Sabtu, 11 Juni 2016

USD/JPY – Onward Towards 2013 Highs But Japan Economic Woes Remain

USD/JPY – Onward Towards 2013 Highs But Japan Economic Woes Remain

USD / JPY breached 103.0 yesterday following rumors that the BOJ will be looking to increase current stimulus . Governor Kuroda was seen yesterday, saying that the central bank will maintain its commitment to achieve the inflation target of 2% in 2 years, fueling speculation that BOJ may even go beyond the purchase of Japanese government bonds (JGBs) and buy riskier products such as marketing actions related funds to achieve its objective. How this will benefit Japanese economy is a huge question mark, like the purchase of products linked to the stock market will drive prices higher assets - BOJ may give the 2% inflation, he really wants. However, how this will then inspire highest production / consumption that is necessary to drive the Japanese economy is sketchy.

Share price inflation (besides Nikkei 225 is currently higher at 6 months) does not mean anything, and Japan should have already learned this lesson from the US, where the term "QE" was born. US stock prices are at record levels, but unemployment rates remain high, with the economy still about 1.1 million jobs lower than pre crisis days. Similarly, additional QE (nicknamed JQE2) BOJ will shave off some unemployment problems and the current level of consumption slowdown of Japan. Yen has indeed weakened because of the artificial liquidity in the market, but there is some evidence that consumers consume less because of inflated prices in the F & B industry - the opposite of what BOJ wants :. Full recovery of the Japanese economy

Therefore, Japanese equities are in a very precarious scenario, and we could see prices fall like a house of cards if BOJ does not address the underlying problems of economy directly. Currently prices remain buoyant and in fact largely bullish due to the fact that the Bank of Japan injected liquidity with the promise to buy more stocks indirectly (through funds related to trading). Take that away, and we are back to levels that the Japanese economy and profitability of global pre-intervetion business (without additional revenues from exports due to weaker yen) has not increased much.

Yen What then?

This is a more delicate matter in the long run. the current weak yen can be attributed to the additional liquidity BOJ, but one can not ignore the fact that the need for a safe haven currency in 2013 has been on the decline with the global stock market is going strong. The "Fear Index" Vix is ​​also close lower pre 07, lending strength to this claim. In addition, USD has strengthened significantly and is expected to further strengthen the Fed should gradually reduce QE purchases in 2014. As a result, USD / JPY uptrend will remain without BOJ action.

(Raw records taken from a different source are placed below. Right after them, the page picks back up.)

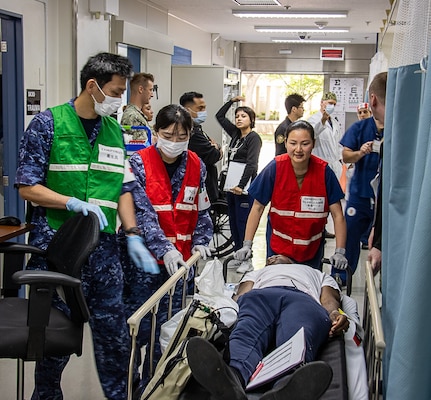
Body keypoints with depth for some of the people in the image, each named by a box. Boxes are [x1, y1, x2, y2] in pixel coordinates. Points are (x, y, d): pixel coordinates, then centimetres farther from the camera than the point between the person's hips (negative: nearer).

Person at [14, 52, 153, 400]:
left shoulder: (114, 131, 10)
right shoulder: (48, 124, -6)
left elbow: (123, 189, 12)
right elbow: (27, 188, -8)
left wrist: (132, 235, 0)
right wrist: (75, 203, -20)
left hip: (103, 250, 5)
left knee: (114, 334, 10)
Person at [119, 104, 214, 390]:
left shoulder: (196, 166, 6)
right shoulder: (139, 163, -7)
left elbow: (202, 211, 12)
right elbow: (141, 211, -16)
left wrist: (200, 242, -4)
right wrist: (164, 249, -25)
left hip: (181, 260, 4)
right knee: (138, 327, 2)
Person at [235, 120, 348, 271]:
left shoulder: (324, 171, -17)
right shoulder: (275, 168, -17)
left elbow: (337, 215, -12)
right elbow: (258, 207, -10)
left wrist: (340, 252, -18)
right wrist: (247, 245, -15)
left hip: (312, 249, 1)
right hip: (278, 246, 0)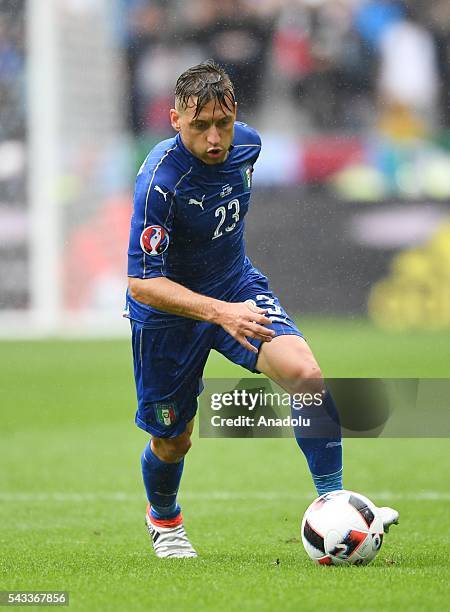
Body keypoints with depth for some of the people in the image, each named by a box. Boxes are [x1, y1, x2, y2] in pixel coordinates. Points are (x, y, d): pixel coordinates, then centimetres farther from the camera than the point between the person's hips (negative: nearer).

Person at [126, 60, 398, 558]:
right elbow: (142, 283, -31)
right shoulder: (160, 181, -30)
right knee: (172, 440, 10)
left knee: (305, 374, -23)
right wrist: (219, 312, -42)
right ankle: (163, 518, 44)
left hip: (237, 287, 4)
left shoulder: (245, 144, -9)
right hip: (167, 311, -4)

However, it should also be noted that the market has given huge bonuses in USD / JPY in anticipation of the BOJ Yen weaken. Therefore, if the effect of the BOJ stimulus is in question, there will be at least a few quarters of traders who may think that Yen should return to its previous strength or at least recover some of it. But if you look fundamentals - if BOJ stimulus fail to revive the economy, Japan will be sentenced to perhaps another long period of deflation / recession, and that would have a weakening impact on the Yen

Certainly it. Yen management become less obvious and therefore traders will certainly be to assess what is the market-oriented - the fundamentals of the Japanese economy, or the failure of the BOJ to weaken Yen further. long-term wise, it is likely that the price direction means going back to basics, but there is no saying how market sentiment can influence prices in the next 2 years BOJ stimulus era.

Weekly Chart

USDJPY_031213W1

from a purely technical point of view, however, USD / JPY will face resistance in the form of 2013 beats around 103.75. Stochasic readings are also towards the mathematical limit of 100.0, which favors a bearish decline in the immediate future. For now, it appears that the bullish trend is intact, and although the price rebound of 103.75, it is possible that the price could find support from 100.5 (which may be the confluence with the rising trend line assuming a slight decline rates in the coming weeks). This fits well with the scenario where additional stimulus BOJ fail to excite the market, but instead of desperate market ends speculation that BOJ will do even more stimulus in 2014 -. One possible scenario happened in 2012 before QE3 was announced

Links:
GBP / USD - Relieves Far from two-year high at 1.6350
AUD / USD - turns and looks towards 0.0 again
EUR / USD - dropped to the key level at 1.3550

This article is only for general information purposes. It is not investment advice or a solution to buy or sell securities. Opinions are the authors; not necessarily that of OANDA Corporation or its subsidiaries, officers or directors. Leveraged trading is high risk and not suitable for all. You could lose all of your deposited funds.